Copy every line of the items below word for word, and leave the pictures out of your copy.

____

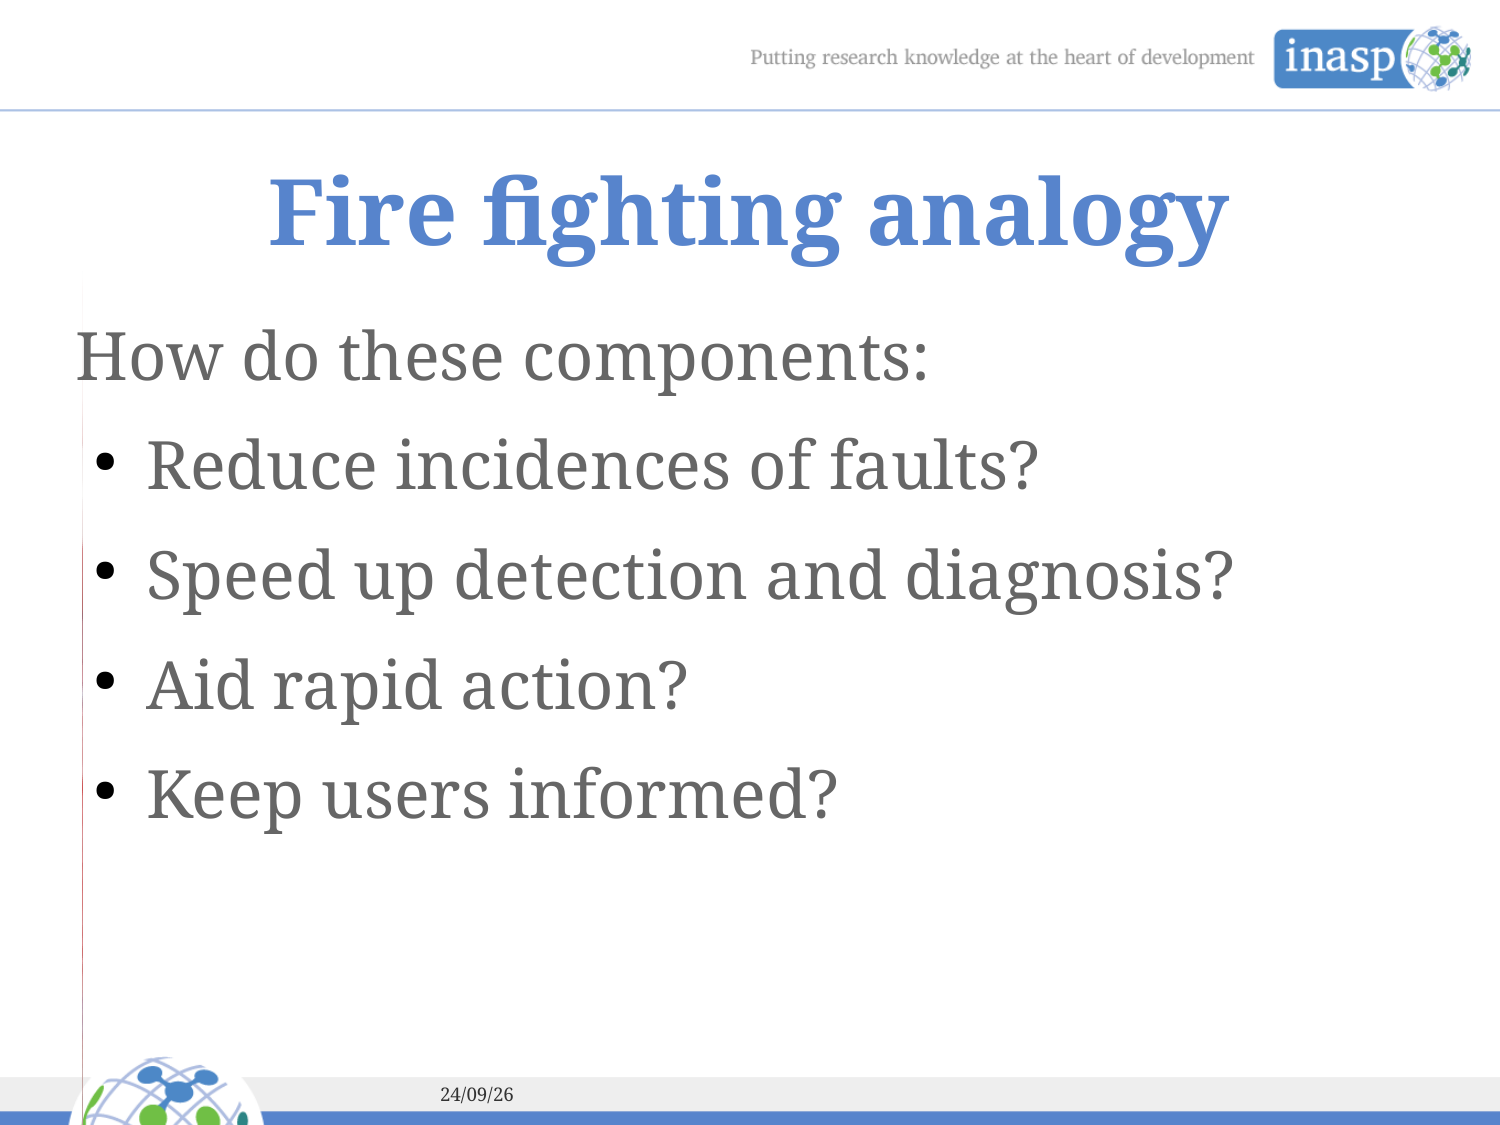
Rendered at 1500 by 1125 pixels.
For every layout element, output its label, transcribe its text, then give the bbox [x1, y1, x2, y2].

title Fire fighting analogy [75, 129, 1426, 313]
list How do these components: Reduce incidences of faults? Speed up detection and diagnosis? Aid rapid action? Keep users informed? [75, 313, 1426, 967]
picture [0, 0, 1500, 1125]
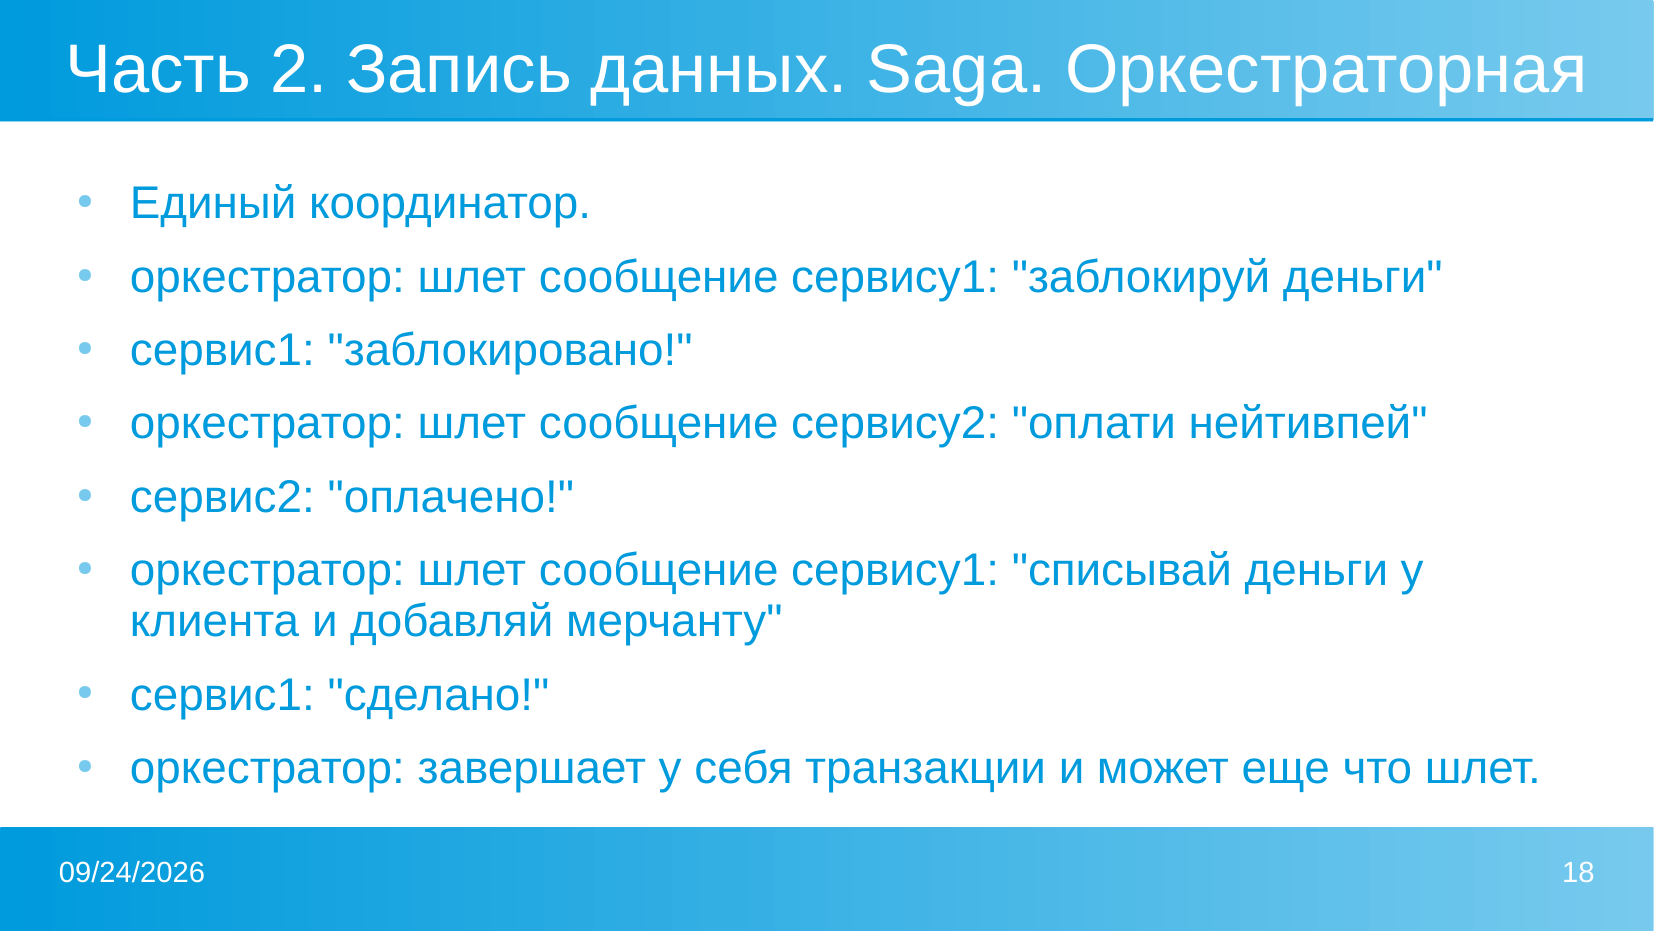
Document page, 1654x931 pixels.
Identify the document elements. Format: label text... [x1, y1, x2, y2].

list Единый координатор. оркестратор: шлет сообщение сервису1: "заблокируй деньги" сервис1: "заблокировано!" оркестратор: шлет сообщение сервису2: "оплати нейтивпей" сервис2: "оплачено!" оркестратор: шлет сообщение сервису1: "списывай деньги у клиента и добавляй мерчанту" сервис1: "сделано!" оркестратор: завершает у себя транзакции и может еще что шлет. [59, 177, 1595, 768]
title Часть 2. Запись данных. Saga. Оркестраторная [59, 29, 1595, 108]
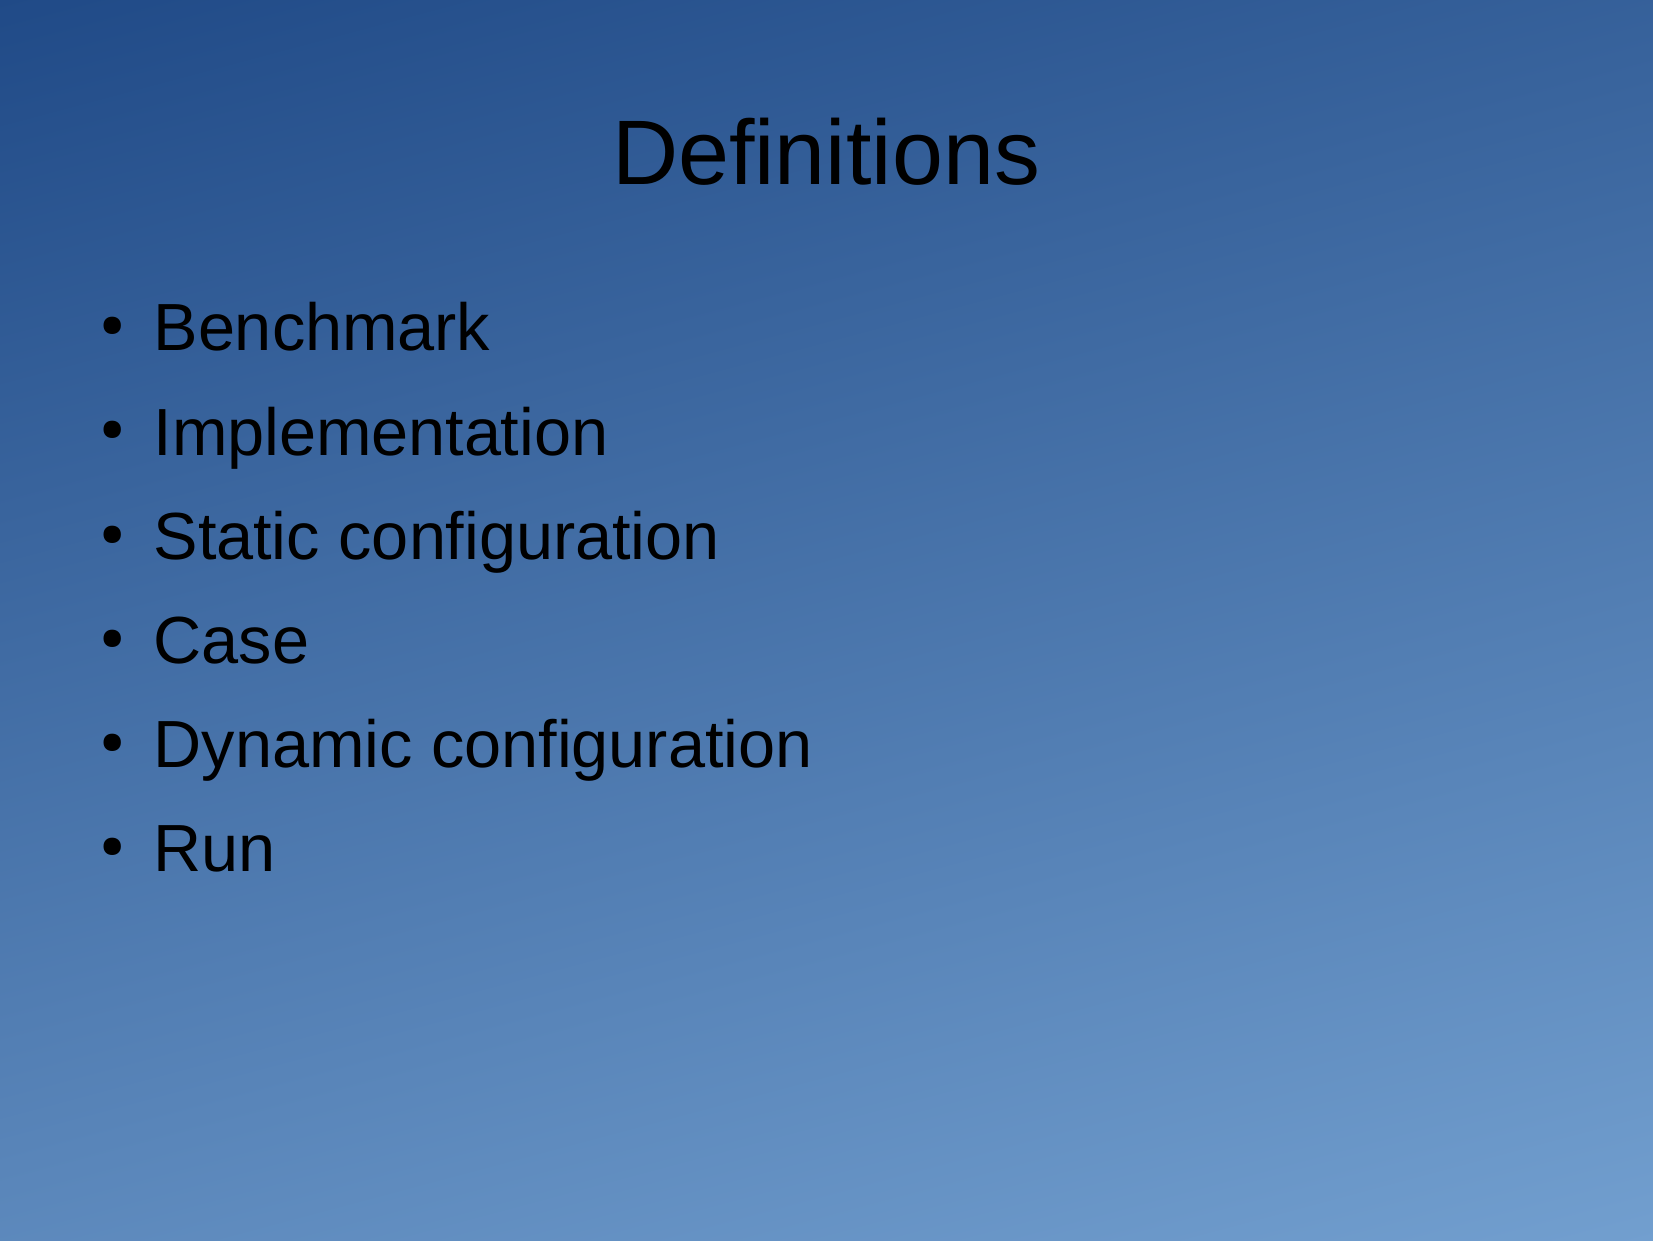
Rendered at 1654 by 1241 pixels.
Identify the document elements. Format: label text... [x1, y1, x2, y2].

title Definitions [82, 49, 1571, 257]
list Benchmark Implementation Static configuration Case Dynamic configuration Run [82, 290, 1571, 1010]
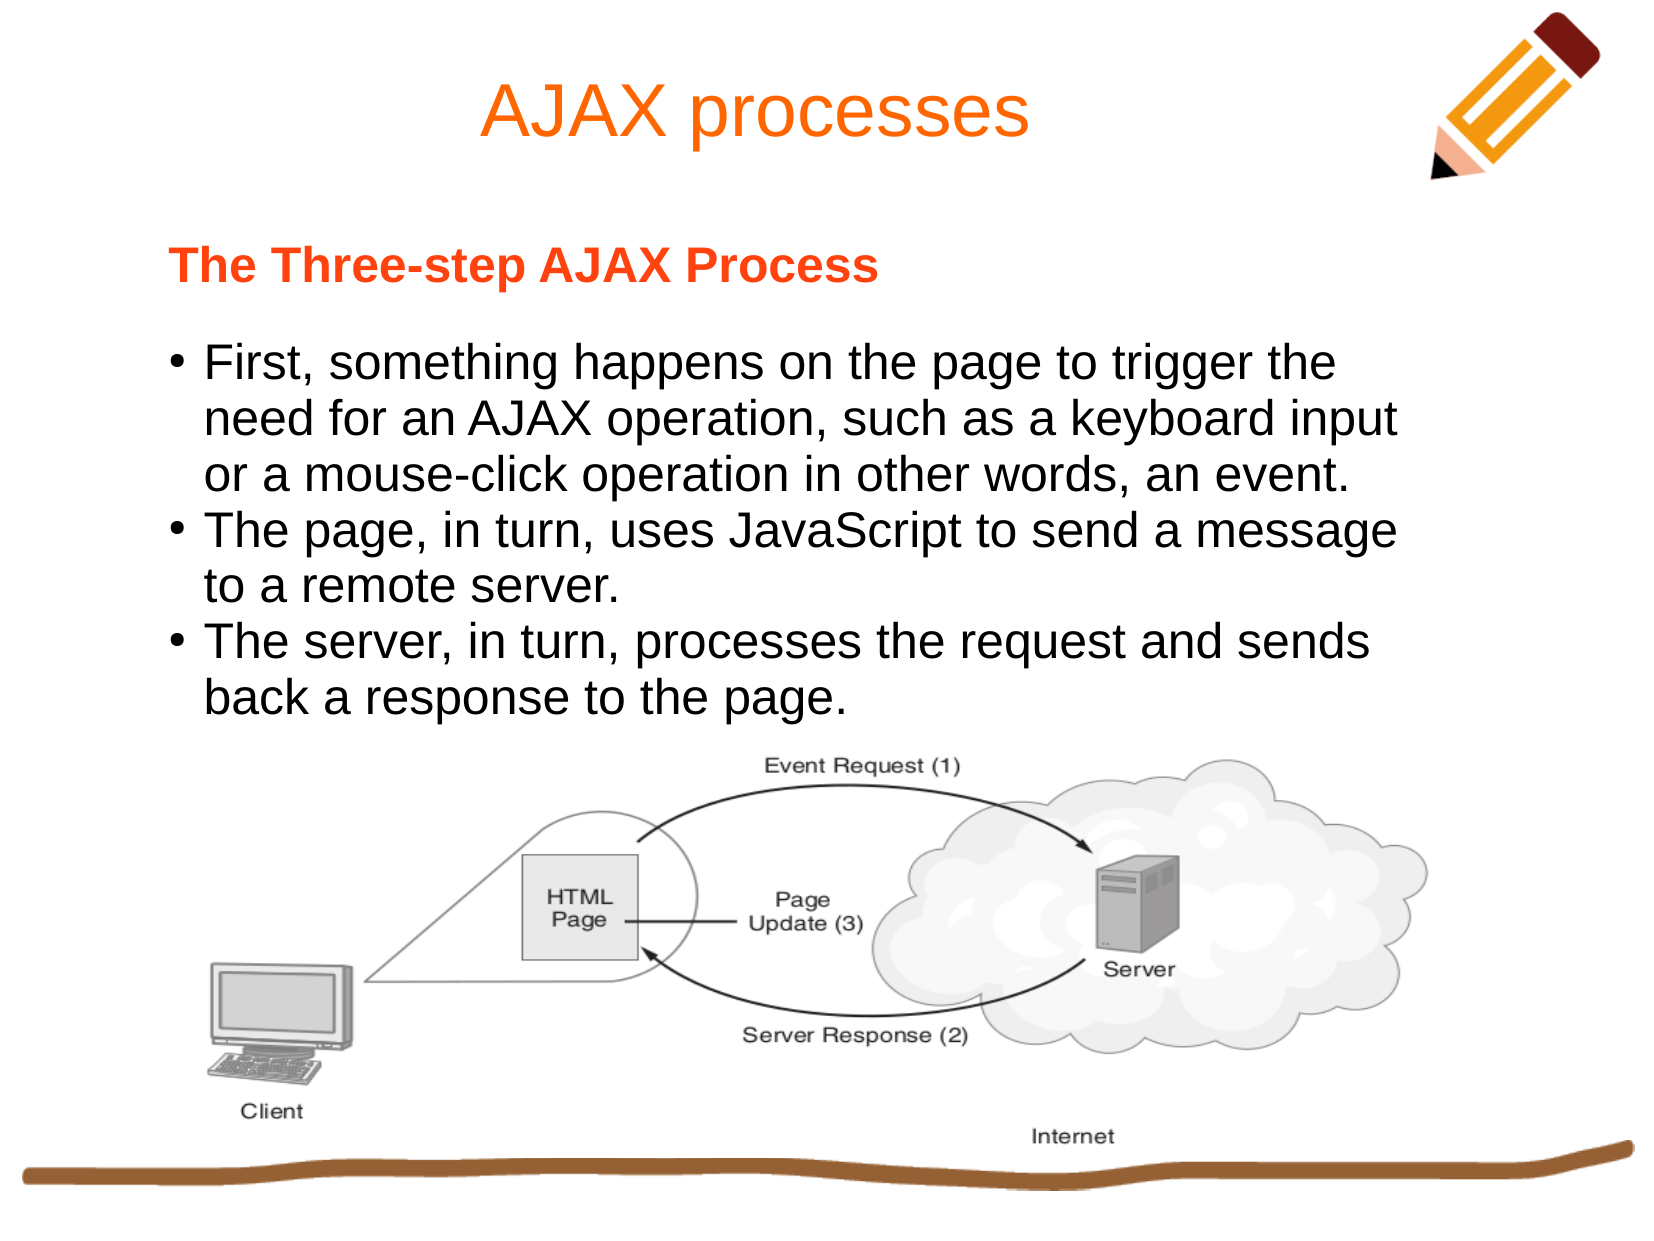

____

**FULL RESPONSE**
Rendered at 1500 by 1125 pixels.
For every layout element, output its label, transcribe its text, then give the bbox [x1, y1, x2, y2].

title Fire fighting analogy [75, 129, 1426, 313]
list How do these components: Reduce incidences of faults? Speed up detection and diagnosis? Aid rapid action? Keep users informed? [75, 313, 1426, 967]
picture [0, 0, 1500, 1125]
Document page, 1654x931 pixels.
Identify the document elements. Format: label text... [x1, y1, x2, y2].

list Единый координатор. оркестратор: шлет сообщение сервису1: "заблокируй деньги" сервис1: "заблокировано!" оркестратор: шлет сообщение сервису2: "оплати нейтивпей" сервис2: "оплачено!" оркестратор: шлет сообщение сервису1: "списывай деньги у клиента и добавляй мерчанту" сервис1: "сделано!" оркестратор: завершает у себя транзакции и может еще что шлет. [59, 177, 1595, 768]
title Часть 2. Запись данных. Saga. Оркестраторная [59, 29, 1595, 108]
Rendered at 1654 by 1241 pixels.
Identify the document elements. Format: label text... [x1, y1, x2, y2].

title Definitions [82, 49, 1571, 257]
list Benchmark Implementation Static configuration Case Dynamic configuration Run [82, 290, 1571, 1010]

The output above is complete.